As of December 31, 2022, there were no recurring fair value measurements. Refer to Energy Forward Purchase Contract in Note 2 — Summary of Significant Accounting Policies for fair value measurements as of December 31, 2023.
Level 3 Recurring Fair Value Measurements
The following presents a rollforward of the activity for the Convertible Notes measured at fair value on a recurring basis using Level 3 inputs for the year ended December 31, 2022 (in thousands):
Convertible Notes
(Level 3)
Balance at December 31, 2021$557,007 
Issuances (PIK principal recorded)31,382 
Settlements (including interest payments and conversions)(23,144)
Unrealized gains186,853 
Transfers out of Level 3(752,098)
Balance at December 31, 2022$— 
Securities are transferred from Level 2 to Level 3 when observable market prices for similar securities are no longer available and unobservable inputs become significant to the fair value measurement. All transfers into and out of Level 3 are assumed to occur at the beginning of the quarterly reporting period in which they occur. As of December 31, 2023, there were no Level 3 financial instruments. During the year ended December 31, 2022, the Convertible Notes were transferred from Level 3 out of recurring fair value measurements.

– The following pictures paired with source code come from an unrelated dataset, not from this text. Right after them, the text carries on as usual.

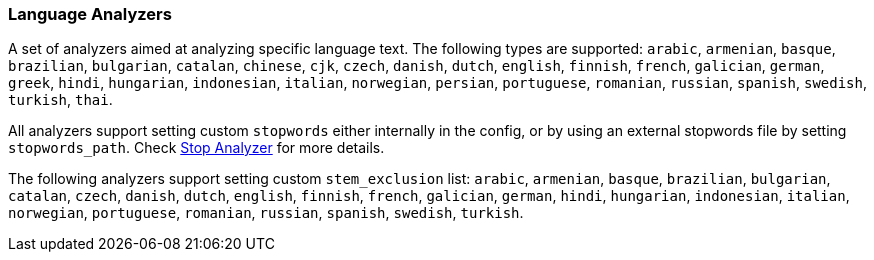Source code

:[[analysis-lang-analyzer]]
=== Language Analyzers

A set of analyzers aimed at analyzing specific language text. The
following types are supported: `arabic`, `armenian`, `basque`,
`brazilian`, `bulgarian`, `catalan`, `chinese`, `cjk`, `czech`,
`danish`, `dutch`, `english`, `finnish`, `french`, `galician`, `german`,
`greek`, `hindi`, `hungarian`, `indonesian`, `italian`, `norwegian`,
`persian`, `portuguese`, `romanian`, `russian`, `spanish`, `swedish`,
`turkish`, `thai`.

All analyzers support setting custom `stopwords` either internally in
the config, or by using an external stopwords file by setting
`stopwords_path`. Check <<analysis-stop-analyzer,Stop Analyzer>> for
more details.

The following analyzers support setting custom `stem_exclusion` list:
`arabic`, `armenian`, `basque`, `brazilian`, `bulgarian`, `catalan`,
`czech`, `danish`, `dutch`, `english`, `finnish`, `french`, `galician`,
`german`, `hindi`, `hungarian`, `indonesian`, `italian`, `norwegian`,
`portuguese`, `romanian`, `russian`, `spanish`, `swedish`, `turkish`.
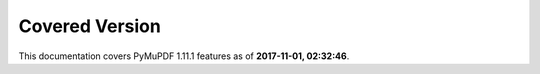 Covered Version
--------------------

This documentation covers PyMuPDF 1.11.1 features as of **2017-11-01, 02:32:46**.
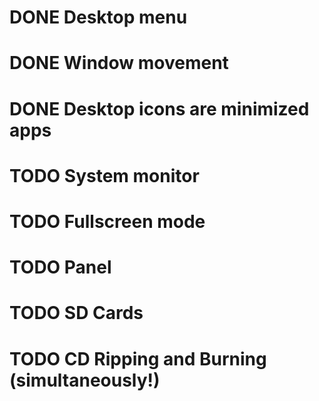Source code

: * DONE Desktop menu
* DONE Window movement
* DONE Desktop icons are minimized apps
* TODO System monitor
* TODO Fullscreen mode
* TODO Panel 
* TODO SD Cards
* TODO CD Ripping and Burning (simultaneously!)

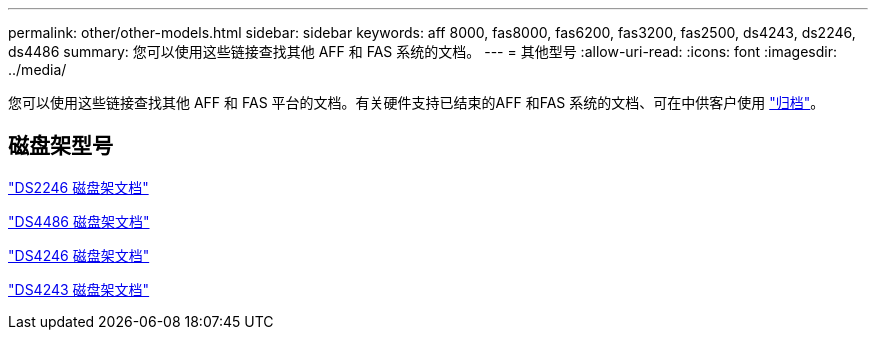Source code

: ---
permalink: other/other-models.html 
sidebar: sidebar 
keywords: aff 8000, fas8000, fas6200, fas3200, fas2500, ds4243, ds2246, ds4486 
summary: 您可以使用这些链接查找其他 AFF 和 FAS 系统的文档。 
---
= 其他型号
:allow-uri-read: 
:icons: font
:imagesdir: ../media/


[role="lead"]
您可以使用这些链接查找其他 AFF 和 FAS 平台的文档。有关硬件支持已结束的AFF 和FAS 系统的文档、可在中供客户使用 link:https://mysupport.netapp.com/documentation/productsatoz/index.html?archive=true["归档"]。



== 磁盘架型号

link:http://mysupport.netapp.com/documentation/docweb/index.html?productID=30410["DS2246 磁盘架文档"]

link:http://mysupport.netapp.com/documentation/docweb/index.html?productID=61387["DS4486 磁盘架文档"]

link:http://mysupport.netapp.com/documentation/docweb/index.html?productID=61469["DS4246 磁盘架文档"]

link:http://mysupport.netapp.com/documentation/docweb/index.html?productID=30411&language=en-US&archive=true["DS4243 磁盘架文档"]
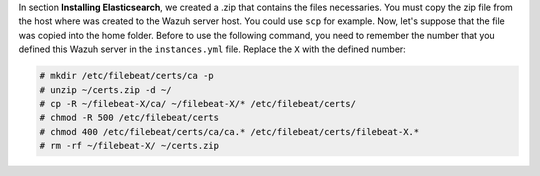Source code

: .. Copyright (C) 2019 Wazuh, Inc.

In section **Installing Elasticsearch**, we created a .zip that contains the files necessaries. You must copy the zip file from the host where was created to the Wazuh server host. You could use ``scp`` for example. Now, let's suppose that the file was copied into the home folder. Before to use the following command, you need to remember the number that you defined this Wazuh server in the ``instances.yml`` file. Replace the ``X`` with the defined number:

.. code-block:: console

  # mkdir /etc/filebeat/certs/ca -p
  # unzip ~/certs.zip -d ~/
  # cp -R ~/filebeat-X/ca/ ~/filebeat-X/* /etc/filebeat/certs/
  # chmod -R 500 /etc/filebeat/certs
  # chmod 400 /etc/filebeat/certs/ca/ca.* /etc/filebeat/certs/filebeat-X.*
  # rm -rf ~/filebeat-X/ ~/certs.zip

.. End of copy_certificates_filebeat_wazuh_cluster.rst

Nonrecurring fair value measurements
The Company’s non-financial assets, including digital assets, property, plant and equipment, goodwill, and intangible assets are measured at estimated fair value on a nonrecurring basis. These assets are adjusted to fair value only when an impairment is recognized, or the underlying asset is held for sale. Refer to Note 2 — Summary of Significant Accounting Policies and Note 5 — Property, Plant and Equipment, Net, for more information regarding fair value considerations when measuring impairment. The estimated fair value of the Company’s digital assets as of December 31, 2023 and 2022, was $2.3 million and $0.7 million, respectively. We estimate the fair values of our digital assets based on quoted prices in active markets (Level 1).
No non-financial assets were classified as Level 3 as of December 31, 2023 or December 31, 2022.
Fair value of financial instruments
The Company’s financial instruments include cash and cash equivalents, restricted cash, accounts receivable, net, digital assets, accounts payable, notes payable and certain accrued expenses and other liabilities. The carrying amount of these financial instruments materially approximate their fair values.